I do not believe that glow as AI compiler do not have any debugging tools which includes logs and some intermediate IR representations for observations and analysis.

jfix · June 27, 2019, 4:03pm

Sounds weird. I have model with completely stupid weights like {-1, 0, 1} and observe no performance gain after I apply --load-profile option.

I did not mean the literal values of the weights, I meant the byte size of the weights themselves, e.g. how many bytes the weights of each conv layer take up. One benefit of quantization is that it shrinks the number of bytes the weights take up by 4x.

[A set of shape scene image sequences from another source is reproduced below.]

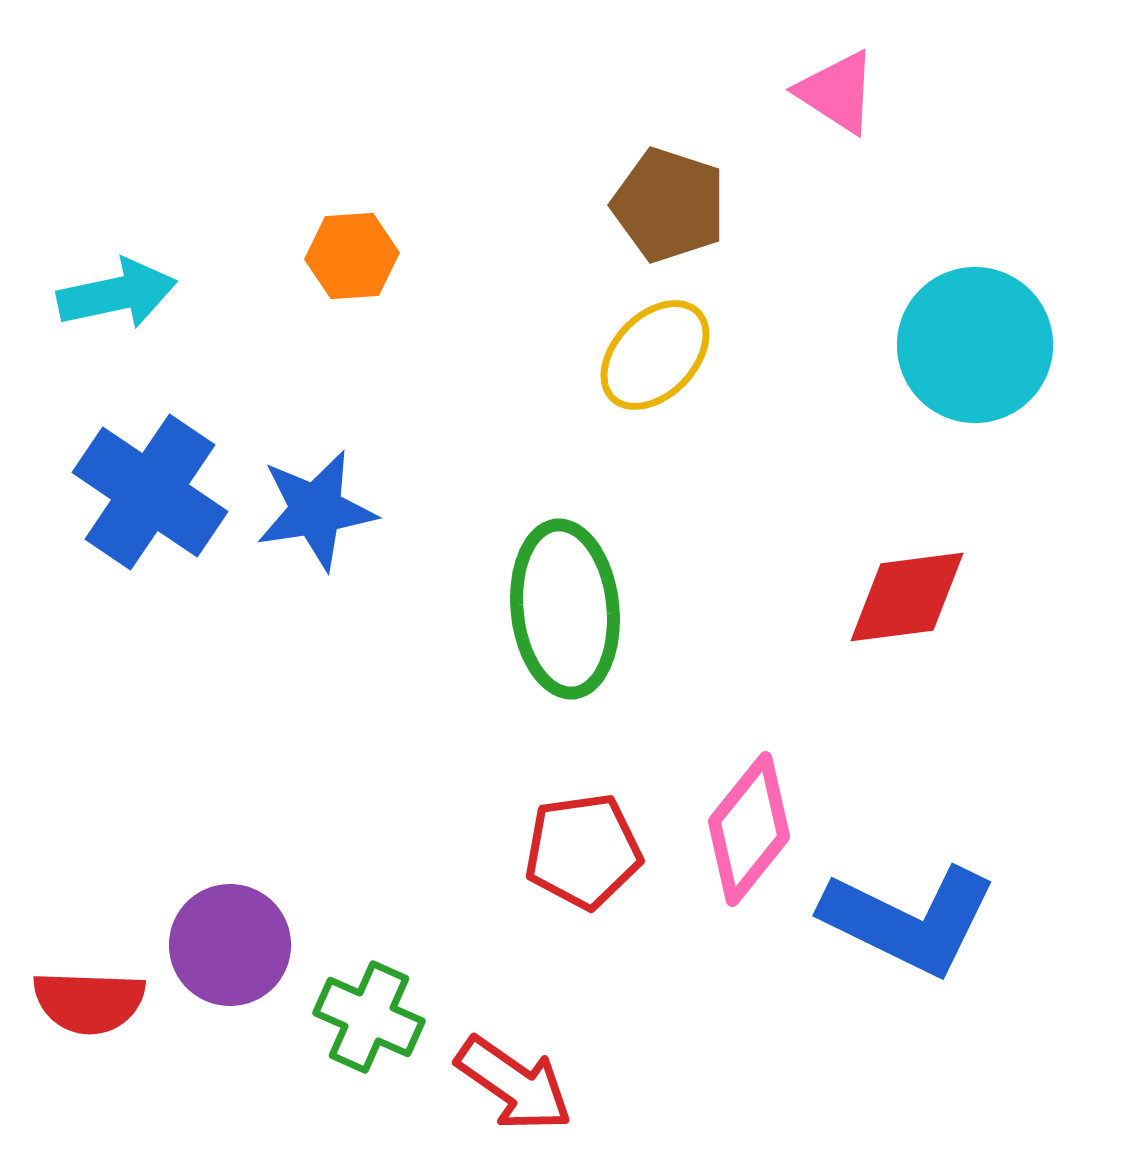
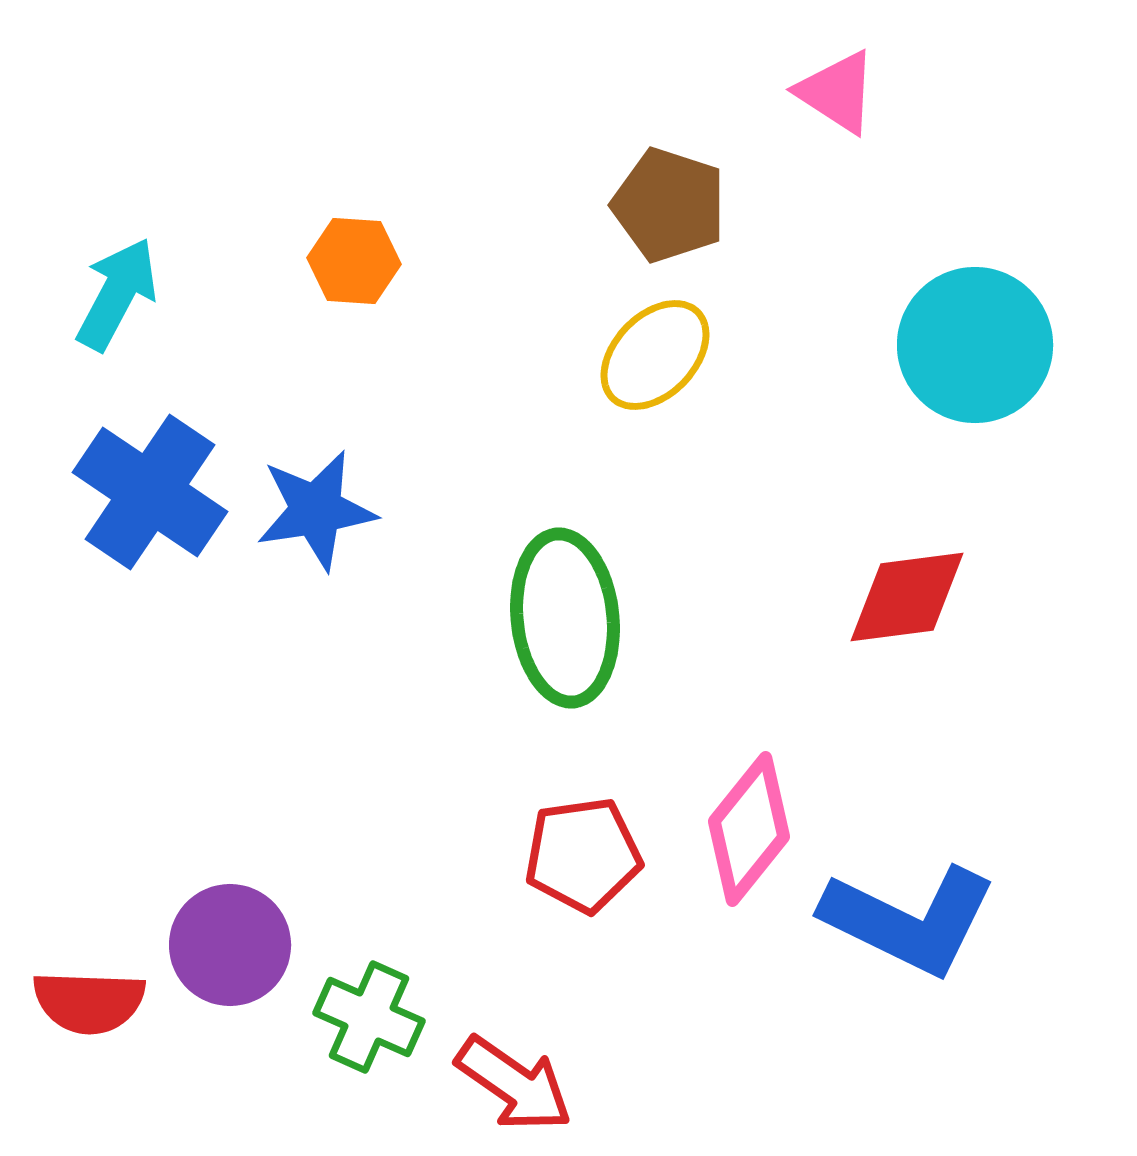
orange hexagon: moved 2 px right, 5 px down; rotated 8 degrees clockwise
cyan arrow: rotated 50 degrees counterclockwise
green ellipse: moved 9 px down
red pentagon: moved 4 px down
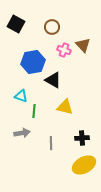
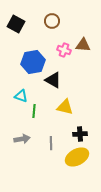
brown circle: moved 6 px up
brown triangle: rotated 42 degrees counterclockwise
gray arrow: moved 6 px down
black cross: moved 2 px left, 4 px up
yellow ellipse: moved 7 px left, 8 px up
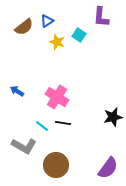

I do not believe that glow as AI compiler do not have any debugging tools which includes logs and some intermediate IR representations for observations and analysis.

We have a Graph based high level IR which you can dump a dot file of a DAG representation of it. This is via command line option -dump-graph-DAG="file.dot". We also have the ability to dump our serialized low-level Instruction IR to stdout, via command line option -dump-ir.